Özgür Gürbüz-Yeşil Ekonomi / 15 Mayıs 2012

Türkiye'de ilk rüzgar santrali bundan 12 yıl önce faaliyete geçti. Avrupa'nın en büyük potansiyellerinden birine sahip Türkiye'de rüzgar kurulu gücü bugün 1800 megavatı geçti. Potansiyele bakınca Avrupa'daki diğer ülkelerin gerisinde kalındığı söylenebilir ama durumun 18 Mayıs 2005'den daha iyi olduğu da ortada. 18 Mayıs 2005, Türkiye'nin kısaca Yenilenebilir Enerji Yasası (YE) dediğimiz, yenilenebilir enerji kaynaklarına alım garantisi veren kanunla ilk kez tanıştığı tarih. Daha sonra değişikliklere uğrayan kanunun yeterliliği konusunda, özellikle güneş enerjisiyle uğraşanların hâlâ ciddi kaygıları var. Türkiye Rüzgar Enerjisi Birliği Yönetim Kurulu Başkanı Mustafa Serdar Ataseven Yeşil Ekonomi için sektörün bugünkü durumunu, sorunlarını ve önündeki fırsatları değerlendirdi.

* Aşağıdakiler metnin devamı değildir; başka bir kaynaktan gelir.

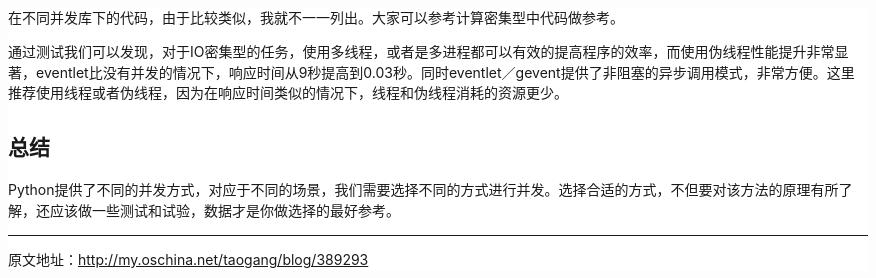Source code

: 在不同并发库下的代码，由于比较类似，我就不一一列出。大家可以参考计算密集型中代码做参考。

通过测试我们可以发现，对于IO密集型的任务，使用多线程，或者是多进程都可以有效的提高程序的效率，而使用伪线程性能提升非常显著，eventlet比没有并发的情况下，响应时间从9秒提高到0.03秒。同时eventlet／gevent提供了非阻塞的异步调用模式，非常方便。这里推荐使用线程或者伪线程，因为在响应时间类似的情况下，线程和伪线程消耗的资源更少。

## 总结

Python提供了不同的并发方式，对应于不同的场景，我们需要选择不同的方式进行并发。选择合适的方式，不但要对该方法的原理有所了解，还应该做一些测试和试验，数据才是你做选择的最好参考。

---

原文地址：http://my.oschina.net/taogang/blog/389293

-Türkiye’de kurulu rüzgar santrallerinin kaç tanesi Yenilenebilir Enerji yasasından yani 7,3 sentlik alım garantisinden  yararlanıyor?


M. Serdar Ataseven
Türkiye’de kurulu gücümüz 1800 megavat. Bunların 687 megavatı yani, yaklaşık  yüzde 40’ı garanti fiyattan faydalanıyor. Geçtiğimiz yıllara kadar kimse bu sabit fiyattan yararlanmak istemiyordu. Çünkü Piyasa Mali Uzlaştırma Merkezi'ndeki (PMUM) fiyatlar daha kazançlıydı. Şu anda da bakarsanız aslında PMUM’da fiyat 7,3’ün üzerinde. Ama gün öncesi piyasasında yatırımcılar bir gün sonraki üretimini bir gün önceden bildirmek zorunda. Ülkemizdeki tahmin sistemleri henüz gelişmediği için, bu bildirim bazı zamanlar riskli olabiliyor. Bu nedenle yatırımcı garanti fiyata gidiyor. Başka enerji üretim sistemlerine sahip olan yatırımcılar biraz daha risk alabiliyor ve gün öncesi fiyatından yararlanıyor. Sadece rüzgar üretimi ile ilgilenen yatırımcılar ise risk almak istemediklerinden garanti fiyatı tercih ediyorlar. Avrupa’daki sistem üç saat öncesinden bildirim esasına dayanıyor. Oysa Türkiye’de, bir gün öncesinden hatta 36 saat öncesinden bildirim yapmanız gerekiyor. Bu da yatırımcıyı zor durumda bırakıyor. Çünkü rüzgar hafif yön değiştirip rüzgar türbinlerini pas geçtiğinde, 36 saat öncesinden yapılan tahminler tutmayabiliyor. Kısacası şu an enerji üretim tahminlerini sağlıklı yapamıyoruz. Kendi içinde dengelemesini yapabilen yatırımcılar PMUM’dan yararlanıyor. Yapamayanlar ise garanti fiyatı tercih ediyorlar.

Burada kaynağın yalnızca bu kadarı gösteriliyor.